Op de tot Bos bestemde gronden mogen worden gebouwd bouwwerken ten dienste van de bestemming.

9.2.1 Gebouwen

Voor gebouwen gelden de volgende regels:

  • a. gebouwen zijn uitsluitend toegestaan ten behoeve van het onderhoud en beheer, met dien verstande dat:
    • 1. de aaneengesloten oppervlakte van het onderhouds- en/of beheersgebied niet minder dan 100 ha bedraagt;
    • 2. de goot- en bouwhoogte niet meer dan 3 m bedraagt;
    • 3. de oppervlakte niet meer dan 25 m2 bedraagt;
  • b. in afwijking van het bepaalde onder a is een toiletgebouw toegestaan ter plaatse van de aanduiding dagrecreatie, met dien verstande dat:
    • 1. de goothoogte niet meer dan 3 m bedraagt;
    • 2. de oppervlakte niet meer dan 20 m2 bedraagt.
  • c. in afwijking van het bepaalde onder a is een veldschuur toegestaan ter plaatse van de aanduiding specifieke vorm van agrarisch - veldschuur met dien verstande dat bij vervangende nieuwbouw de oppervlakte van de veldschuur niet meer bedraagt dan de bestaande oppervlakte;
  • d. in afwijking van het bepaalde in onder a is uitsluitend ter plaatse van de aanduiding specifieke bouwaanduiding - bebouwing een jachthuis toegestaan, met dien verstande dat:
    • 1. de oppervlakte niet meer mag bedragen dan 60 m2;
    • 2. de goothoogte niet meer mag bedragen dan 3 m;
    • 3. de dakhelling niet minder mag bedragen dan 15º.
9.2.2 Bouwwerken, geen gebouw zijnde

Voor bouwwerken, geen gebouw zijnde geldt de volgende regel:

  • a. de bouwhoogte mag niet meer bedragen dan de volgende hoogtes:

bouwwerk   hoogte  
trimtoestellen   3 m  
wildobservatieposten   6 m  
perceel- en erfafscheidingen   1,25 m  
overige bouwwerken, geen gebouw zijnde   3 m  
omheining voor paardrijbakken   1,80 m  

9.2.3 Nadere eisen

Burgemeester en wethouders kunnen nadere eisen stellen aan de plaats en afmetingen van de bebouwing ten behoeve van:

  • a. de verkeersveiligheid;
  • b. de gebruiksmogelijkheden van aangrenzende gronden;
  • c. de landschappelijke inpassing.
9.3 Specifieke gebruiksregels
9.3.1 Strijdig gebruik

Tot een gebruik in strijd met het bestemmingsplan wordt in ieder geval gerekend het gebruik, laten gebruiken of in gebruik geven van de gronden en bouwwerken voor:

  • a. opslag-, stort- of bergplaats, stalling en achterlating van voer- en vaartuigen en andere al dan niet afgedankte stoffen, voorwerpen en producten, met uitzondering van de gronden ter plaatse van de aanduiding 'opslag';
  • b. kampeerterrein en/of dagrecreatie;
  • c. crossterrein of het beoefenen van de modelvliegsport of ander geluidsoverlastveroorzakende activiteiten.
9.3.2 uitzondering op strijdig gebruik

Het gebruik in strijd met het bestemmingsplan van artikel 9.3.1.b is niet van toepassing ter plaatse van de aanduiding specifieke vorm van maatschappelijk - scouting het strijdig gebruik als bedoeld in artikel 9.3.1.c is niet van toepassing voor ten hoogste zes wedstrijddagen per jaar bij de aanduiding specifieke vorm van sport - westrijdbaan.
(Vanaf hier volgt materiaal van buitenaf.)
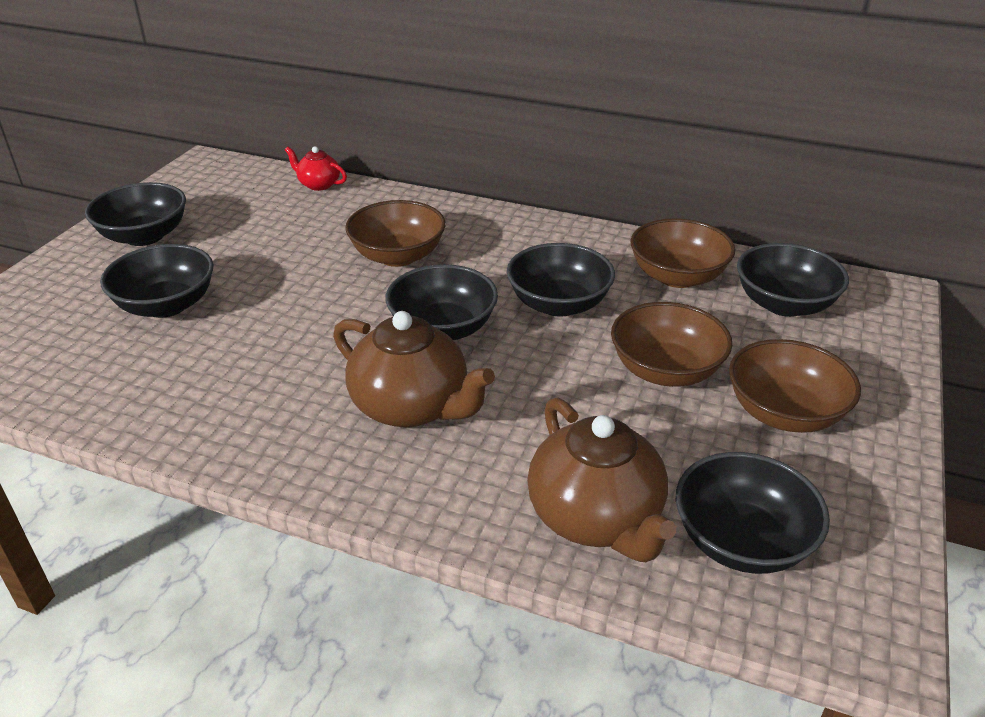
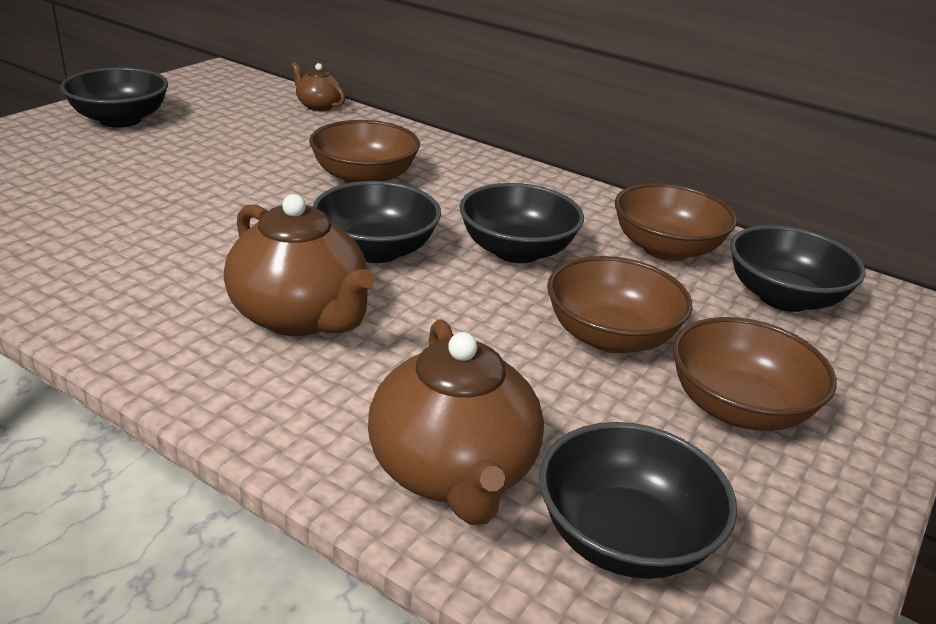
camera: 10 degrees right, 5 degrees down
black bowl [100,244,214,318] -> none
red teapot [285,146,347,191] -> brown teapot [291,62,345,111]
9.4 Omgevingsvergunning voor het uitvoeren van een werk, geen bouwwerk zijnde, of van werkzaamheden
9.4.1 Verbod

Het is verboden om zonder een omgevingsvergunning de volgende werken, geen bouwwerken zijnde, of werkzaamheden uit te voeren:

  • a. het aanleggen en verharden van wegen, paden, of parkeergelegenheden en het aanbrengen van andere oppervlakteverhardingen;
  • b. het egaliseren, afgraven, vergraven en ophogen van gronden;
  • c. het aanleggen van waterlopen en het vergraven, verruimen en dempen van waterlopen en kolken en het draineren van gronden;
  • d. het verwijderen van bos, houtwallen, struwelen, weg- en erfbeplatingen over een oppervlakte van meer dan 100m2;
  • e. het aanbrengen van boven- en ondergrondse leidingen, constructies, installaties en apparatuur.
9.4.2 Uitzonderingen op verbod

Het in artikel 9.4.1 vervatte verbod is niet van toepassing op werken, geen bouwwerk zijnde, en werkzaamheden:

  • a. die het normale onderhoud betreffen;
  • b. die reeds in uitvoering zijn dan wel krachtens een verleende vergunning reeds mogen worden uitgevoerd op het tijdstip van inwerkingtreding van dit plan;
  • c. waarvoor een vergunning is vereist krachtens de Natuurbeschermingswet;
  • d. die worden uitgevoerd krachtens een vastgesteld beheersplan.
9.4.3 Strijd met bestemming

De werken of werkzaamheden, zoals genoemd in 9.4.1 , zijn in strijd met de bestemming, indien daardoor de waarden, zoals bedoeld in 9.1 , onevenredig worden aangetast.